Are cuts in US investigative reporting leading to lack of justice for those on death row?

Posted by Emma Heald on May 22, 2009 at 11:47 AM
New York Times journalist Tim Arango has written about how shrinking newsrooms in the US have caused concern among lawyers fighting for the lives of prisoners on death row. When newsrooms were flourishing, lawyers would often offer case outlines to reporters who would then unearth evidence and pursue witnesses. This led to "a spate of exonerations" in which the work of journalists was key.

Now, many fewer cases are being followed by journalists, which means that lawyers have to do a lot more of the work themselves, and in some cases, it just does not get done. In particular, in the US, a "novel legal theory" exists that allows news organisations access to physical records and allows members of the press to appear as plaintiffs. Death penalty opponents fear that reduced newsroom resources will mean that newspapers will not be able to dedicate time and effort to locating DNA evidence to show that innocent people have been executed, for example.
Barry Scheck, co-founder of the Innocence Project in New York, which is affiliated with the Benjamin N. Cardozo School of Law, described the lack of investigative journalists as "extremely troubling." He explained that "when procedural mechanisms begin to fail, the press is the last resort for the public to find out the truth."

Arango mentions a case in Tennessee, where doubts exist about the guilt of a man executed in 2006 for rape and murder. Evidence that may support his defence exists, but remains untested because the Innocence Project has not been able to recruit a local media organisation to become a plaintiff.

Some news organisations are reluctant to collaborate too closely with lawyers because they fear blurring the line "between advocate and objective collector of the news." Maurice Possley, a Pulitzer Prize-winning reporter who wrote many death penalty and wrongful convictions stories while at the Chicago Tribune said "my feeling always was we should do it on our own." He would not want his readers to think that he has a bias or an agenda.

Decreasing journalistic resources does mean that reporters are likely to be given less time for long investigative pieces, and indeed that the lawyers' worries might be justified and fewer wrongful convictions will be overturned. Possley commented that journalists now are more likely to want the easy stories that are "packaged with a bow," rather than having to track down evidence themselves. Some outlets have sprung up to help fill the gaps in public interest investigative reporting, such as ProPublica or the VoiceOfSanDiego, but these non-profit initiatives can only do so much, especially as newspapers continue to suffer and some US cities are left with only one main daily. What can be done to preserve investigative reporting?

== Instructions ==
**A.** Answer these questions from the post on cuts to investigative reporting:
(i) Who is named as co-founder of the Innocence Project in New York?
(ii) In what year was the Tennessee man executed?
(iii) At which newspaper did Maurice Possley write his death penalty and wrongful convictions stories?
**B.** Sum up the post on cuts to investigative reporting in two sentences.
The data that come next aren't needed for this work.

== Records shown ==
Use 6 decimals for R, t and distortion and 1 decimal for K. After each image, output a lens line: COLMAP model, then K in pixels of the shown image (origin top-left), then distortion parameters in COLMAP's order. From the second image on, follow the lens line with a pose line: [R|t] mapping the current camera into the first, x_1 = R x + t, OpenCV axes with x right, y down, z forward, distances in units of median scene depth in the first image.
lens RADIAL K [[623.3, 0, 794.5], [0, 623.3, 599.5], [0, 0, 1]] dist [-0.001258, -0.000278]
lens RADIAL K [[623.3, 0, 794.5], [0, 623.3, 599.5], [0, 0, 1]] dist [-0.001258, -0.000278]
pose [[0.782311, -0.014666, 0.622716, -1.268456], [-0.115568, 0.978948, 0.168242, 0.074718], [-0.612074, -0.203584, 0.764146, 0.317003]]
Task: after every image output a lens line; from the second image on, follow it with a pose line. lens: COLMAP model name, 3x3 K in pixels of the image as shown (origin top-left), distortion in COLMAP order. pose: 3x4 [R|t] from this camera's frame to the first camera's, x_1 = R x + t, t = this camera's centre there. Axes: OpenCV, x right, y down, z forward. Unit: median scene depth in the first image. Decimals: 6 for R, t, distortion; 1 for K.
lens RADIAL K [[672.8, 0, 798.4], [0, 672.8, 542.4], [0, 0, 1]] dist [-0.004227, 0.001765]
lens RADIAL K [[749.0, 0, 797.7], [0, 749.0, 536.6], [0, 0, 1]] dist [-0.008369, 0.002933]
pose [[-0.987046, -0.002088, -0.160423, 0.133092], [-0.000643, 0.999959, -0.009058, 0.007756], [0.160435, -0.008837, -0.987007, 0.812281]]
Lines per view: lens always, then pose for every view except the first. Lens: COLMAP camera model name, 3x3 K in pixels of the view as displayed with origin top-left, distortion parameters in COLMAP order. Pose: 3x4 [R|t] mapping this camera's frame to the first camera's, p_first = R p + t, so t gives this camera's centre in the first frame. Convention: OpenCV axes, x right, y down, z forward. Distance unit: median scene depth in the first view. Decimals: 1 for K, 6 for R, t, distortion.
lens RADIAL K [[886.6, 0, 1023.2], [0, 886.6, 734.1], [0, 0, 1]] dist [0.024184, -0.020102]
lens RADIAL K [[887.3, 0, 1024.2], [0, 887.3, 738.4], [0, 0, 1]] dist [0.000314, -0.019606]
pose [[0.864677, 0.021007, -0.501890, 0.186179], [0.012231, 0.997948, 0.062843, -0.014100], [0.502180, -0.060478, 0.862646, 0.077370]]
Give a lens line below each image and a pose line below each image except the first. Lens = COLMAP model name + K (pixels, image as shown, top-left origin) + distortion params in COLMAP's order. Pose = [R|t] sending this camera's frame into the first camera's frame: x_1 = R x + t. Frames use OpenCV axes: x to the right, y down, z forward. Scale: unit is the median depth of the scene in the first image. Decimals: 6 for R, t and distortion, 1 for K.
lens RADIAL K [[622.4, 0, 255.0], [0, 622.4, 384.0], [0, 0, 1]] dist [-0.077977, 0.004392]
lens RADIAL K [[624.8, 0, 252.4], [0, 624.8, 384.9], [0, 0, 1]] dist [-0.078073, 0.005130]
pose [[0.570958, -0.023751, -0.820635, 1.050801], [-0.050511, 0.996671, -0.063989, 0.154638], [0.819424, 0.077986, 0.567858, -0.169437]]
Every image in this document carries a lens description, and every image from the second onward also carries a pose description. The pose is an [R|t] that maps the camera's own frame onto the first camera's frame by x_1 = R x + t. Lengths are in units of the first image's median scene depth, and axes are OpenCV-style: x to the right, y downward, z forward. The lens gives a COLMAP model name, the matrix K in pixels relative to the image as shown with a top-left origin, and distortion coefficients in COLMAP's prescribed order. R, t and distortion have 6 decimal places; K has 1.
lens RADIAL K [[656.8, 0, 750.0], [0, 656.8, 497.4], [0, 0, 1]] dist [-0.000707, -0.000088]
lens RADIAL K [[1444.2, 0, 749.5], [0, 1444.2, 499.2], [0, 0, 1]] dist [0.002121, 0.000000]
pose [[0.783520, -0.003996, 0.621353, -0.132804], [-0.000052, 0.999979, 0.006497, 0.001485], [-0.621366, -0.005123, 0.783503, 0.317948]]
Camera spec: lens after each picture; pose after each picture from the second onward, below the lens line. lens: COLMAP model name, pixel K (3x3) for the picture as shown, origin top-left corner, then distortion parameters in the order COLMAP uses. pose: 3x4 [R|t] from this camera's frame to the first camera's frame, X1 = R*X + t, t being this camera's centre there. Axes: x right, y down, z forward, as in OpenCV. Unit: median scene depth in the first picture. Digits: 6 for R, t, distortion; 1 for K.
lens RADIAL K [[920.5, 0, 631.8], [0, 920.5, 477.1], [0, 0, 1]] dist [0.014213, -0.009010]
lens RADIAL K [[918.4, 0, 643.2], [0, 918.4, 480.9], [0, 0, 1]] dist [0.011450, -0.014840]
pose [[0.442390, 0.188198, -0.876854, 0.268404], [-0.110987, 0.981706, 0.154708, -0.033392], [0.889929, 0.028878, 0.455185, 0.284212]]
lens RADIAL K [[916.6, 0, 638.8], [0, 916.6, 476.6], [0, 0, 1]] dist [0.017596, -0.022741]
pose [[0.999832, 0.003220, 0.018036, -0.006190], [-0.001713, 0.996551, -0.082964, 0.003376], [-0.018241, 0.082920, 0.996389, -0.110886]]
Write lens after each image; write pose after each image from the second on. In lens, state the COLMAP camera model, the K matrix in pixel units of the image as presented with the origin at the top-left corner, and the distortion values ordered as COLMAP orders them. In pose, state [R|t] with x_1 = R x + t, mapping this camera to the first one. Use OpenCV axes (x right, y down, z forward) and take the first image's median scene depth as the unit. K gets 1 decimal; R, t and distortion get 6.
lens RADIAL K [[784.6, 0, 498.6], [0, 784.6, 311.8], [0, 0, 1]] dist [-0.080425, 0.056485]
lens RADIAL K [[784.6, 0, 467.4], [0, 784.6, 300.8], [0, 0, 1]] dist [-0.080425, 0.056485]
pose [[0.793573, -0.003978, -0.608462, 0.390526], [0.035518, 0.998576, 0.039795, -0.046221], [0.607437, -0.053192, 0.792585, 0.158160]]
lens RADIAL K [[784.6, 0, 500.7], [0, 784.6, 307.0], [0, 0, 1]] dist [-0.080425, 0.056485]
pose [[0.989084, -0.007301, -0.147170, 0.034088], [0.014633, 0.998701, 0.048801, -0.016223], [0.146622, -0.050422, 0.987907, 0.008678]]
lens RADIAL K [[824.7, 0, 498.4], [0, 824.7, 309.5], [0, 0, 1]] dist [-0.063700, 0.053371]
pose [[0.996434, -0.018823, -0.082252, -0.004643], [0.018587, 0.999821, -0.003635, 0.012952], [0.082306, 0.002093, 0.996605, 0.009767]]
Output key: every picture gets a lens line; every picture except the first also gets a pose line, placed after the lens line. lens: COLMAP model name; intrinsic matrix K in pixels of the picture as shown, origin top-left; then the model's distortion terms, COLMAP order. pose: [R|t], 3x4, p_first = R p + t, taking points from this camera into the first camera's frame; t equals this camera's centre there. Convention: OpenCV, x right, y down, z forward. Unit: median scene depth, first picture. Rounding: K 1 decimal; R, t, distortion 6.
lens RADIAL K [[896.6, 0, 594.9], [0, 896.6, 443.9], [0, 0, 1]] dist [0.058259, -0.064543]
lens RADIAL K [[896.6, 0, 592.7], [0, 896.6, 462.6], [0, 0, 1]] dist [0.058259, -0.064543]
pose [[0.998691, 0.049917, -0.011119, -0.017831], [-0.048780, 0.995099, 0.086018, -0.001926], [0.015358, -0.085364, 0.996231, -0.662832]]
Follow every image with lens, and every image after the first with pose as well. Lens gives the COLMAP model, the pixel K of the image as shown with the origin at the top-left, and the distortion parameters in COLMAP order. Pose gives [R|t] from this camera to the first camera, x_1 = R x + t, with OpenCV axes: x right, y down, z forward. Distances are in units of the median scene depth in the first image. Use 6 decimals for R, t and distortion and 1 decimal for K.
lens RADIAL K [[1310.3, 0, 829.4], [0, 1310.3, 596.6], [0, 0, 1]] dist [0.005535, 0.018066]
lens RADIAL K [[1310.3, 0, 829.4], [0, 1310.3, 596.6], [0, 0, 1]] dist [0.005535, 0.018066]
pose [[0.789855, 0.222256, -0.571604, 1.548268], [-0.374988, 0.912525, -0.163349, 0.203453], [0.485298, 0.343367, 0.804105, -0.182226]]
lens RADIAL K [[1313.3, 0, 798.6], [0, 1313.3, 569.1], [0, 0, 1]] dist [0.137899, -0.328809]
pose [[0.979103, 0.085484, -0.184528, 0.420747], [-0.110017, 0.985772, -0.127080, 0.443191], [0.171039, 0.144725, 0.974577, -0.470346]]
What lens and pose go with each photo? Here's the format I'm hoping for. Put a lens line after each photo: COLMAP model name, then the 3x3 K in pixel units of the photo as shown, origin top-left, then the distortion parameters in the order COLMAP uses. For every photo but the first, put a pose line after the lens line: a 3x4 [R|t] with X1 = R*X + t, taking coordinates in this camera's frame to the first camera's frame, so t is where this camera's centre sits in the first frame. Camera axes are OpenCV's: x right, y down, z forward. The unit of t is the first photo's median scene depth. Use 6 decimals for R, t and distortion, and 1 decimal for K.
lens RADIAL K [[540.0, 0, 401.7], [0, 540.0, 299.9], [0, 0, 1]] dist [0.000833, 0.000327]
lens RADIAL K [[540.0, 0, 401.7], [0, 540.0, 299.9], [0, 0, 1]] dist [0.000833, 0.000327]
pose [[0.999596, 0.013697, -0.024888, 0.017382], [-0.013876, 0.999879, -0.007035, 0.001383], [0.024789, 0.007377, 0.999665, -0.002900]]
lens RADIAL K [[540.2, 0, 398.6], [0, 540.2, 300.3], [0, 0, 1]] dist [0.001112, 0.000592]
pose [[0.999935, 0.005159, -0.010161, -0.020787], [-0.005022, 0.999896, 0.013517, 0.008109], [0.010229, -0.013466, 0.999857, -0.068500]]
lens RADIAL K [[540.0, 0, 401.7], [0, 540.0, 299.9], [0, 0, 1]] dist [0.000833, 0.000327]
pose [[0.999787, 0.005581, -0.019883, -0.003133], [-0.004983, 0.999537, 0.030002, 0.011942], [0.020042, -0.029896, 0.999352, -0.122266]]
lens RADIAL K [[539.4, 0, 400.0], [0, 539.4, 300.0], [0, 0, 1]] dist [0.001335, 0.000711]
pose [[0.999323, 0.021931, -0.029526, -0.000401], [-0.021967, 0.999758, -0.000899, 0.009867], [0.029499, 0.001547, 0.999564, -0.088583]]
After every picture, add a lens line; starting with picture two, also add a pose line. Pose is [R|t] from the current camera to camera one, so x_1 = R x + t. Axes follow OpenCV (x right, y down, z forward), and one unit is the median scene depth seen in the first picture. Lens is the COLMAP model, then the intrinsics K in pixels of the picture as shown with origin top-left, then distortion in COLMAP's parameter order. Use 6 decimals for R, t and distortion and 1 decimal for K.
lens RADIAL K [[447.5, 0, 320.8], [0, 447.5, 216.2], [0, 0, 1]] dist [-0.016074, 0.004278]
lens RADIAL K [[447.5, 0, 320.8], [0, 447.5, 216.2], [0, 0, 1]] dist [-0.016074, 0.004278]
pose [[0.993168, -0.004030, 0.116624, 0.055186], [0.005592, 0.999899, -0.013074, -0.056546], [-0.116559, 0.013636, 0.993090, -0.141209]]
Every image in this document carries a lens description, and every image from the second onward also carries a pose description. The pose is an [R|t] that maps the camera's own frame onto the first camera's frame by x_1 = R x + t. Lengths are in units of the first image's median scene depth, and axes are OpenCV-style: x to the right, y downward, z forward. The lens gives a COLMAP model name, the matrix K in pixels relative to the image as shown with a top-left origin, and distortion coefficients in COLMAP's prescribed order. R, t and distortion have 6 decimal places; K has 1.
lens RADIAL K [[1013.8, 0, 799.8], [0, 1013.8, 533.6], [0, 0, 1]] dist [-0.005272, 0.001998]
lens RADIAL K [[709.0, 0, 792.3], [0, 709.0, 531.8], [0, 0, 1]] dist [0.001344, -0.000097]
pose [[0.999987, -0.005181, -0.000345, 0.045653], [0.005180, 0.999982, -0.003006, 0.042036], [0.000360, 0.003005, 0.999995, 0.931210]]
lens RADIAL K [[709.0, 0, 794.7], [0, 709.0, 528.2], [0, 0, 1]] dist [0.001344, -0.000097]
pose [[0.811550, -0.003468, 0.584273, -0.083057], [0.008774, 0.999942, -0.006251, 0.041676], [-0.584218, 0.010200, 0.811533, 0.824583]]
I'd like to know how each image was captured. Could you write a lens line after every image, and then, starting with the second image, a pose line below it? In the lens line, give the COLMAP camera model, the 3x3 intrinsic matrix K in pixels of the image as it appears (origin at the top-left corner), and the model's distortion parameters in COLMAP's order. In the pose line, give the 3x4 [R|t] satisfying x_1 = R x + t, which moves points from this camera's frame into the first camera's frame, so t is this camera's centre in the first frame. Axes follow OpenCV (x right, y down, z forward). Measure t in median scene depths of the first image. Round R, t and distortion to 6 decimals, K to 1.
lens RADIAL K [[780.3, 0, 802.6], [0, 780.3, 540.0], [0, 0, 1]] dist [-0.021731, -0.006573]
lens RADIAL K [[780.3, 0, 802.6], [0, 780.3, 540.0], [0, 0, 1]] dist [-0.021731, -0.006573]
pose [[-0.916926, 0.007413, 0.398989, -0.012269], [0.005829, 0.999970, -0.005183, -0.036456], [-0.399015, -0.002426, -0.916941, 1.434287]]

== Exercise results ==
**A.**
(i) Barry Scheck
(ii) 2006
(iii) The Chicago Tribune

**B.** Shrinking US newsrooms worry lawyers for death row prisoners, because journalists once dug up evidence and tracked down witnesses that led to exonerations, and now fewer cases are followed. Reporters are likely to get less time for long investigations, so fewer wrongful convictions may be overturned, and non-profit outlets such as ProPublica can only do so much to fill the gap.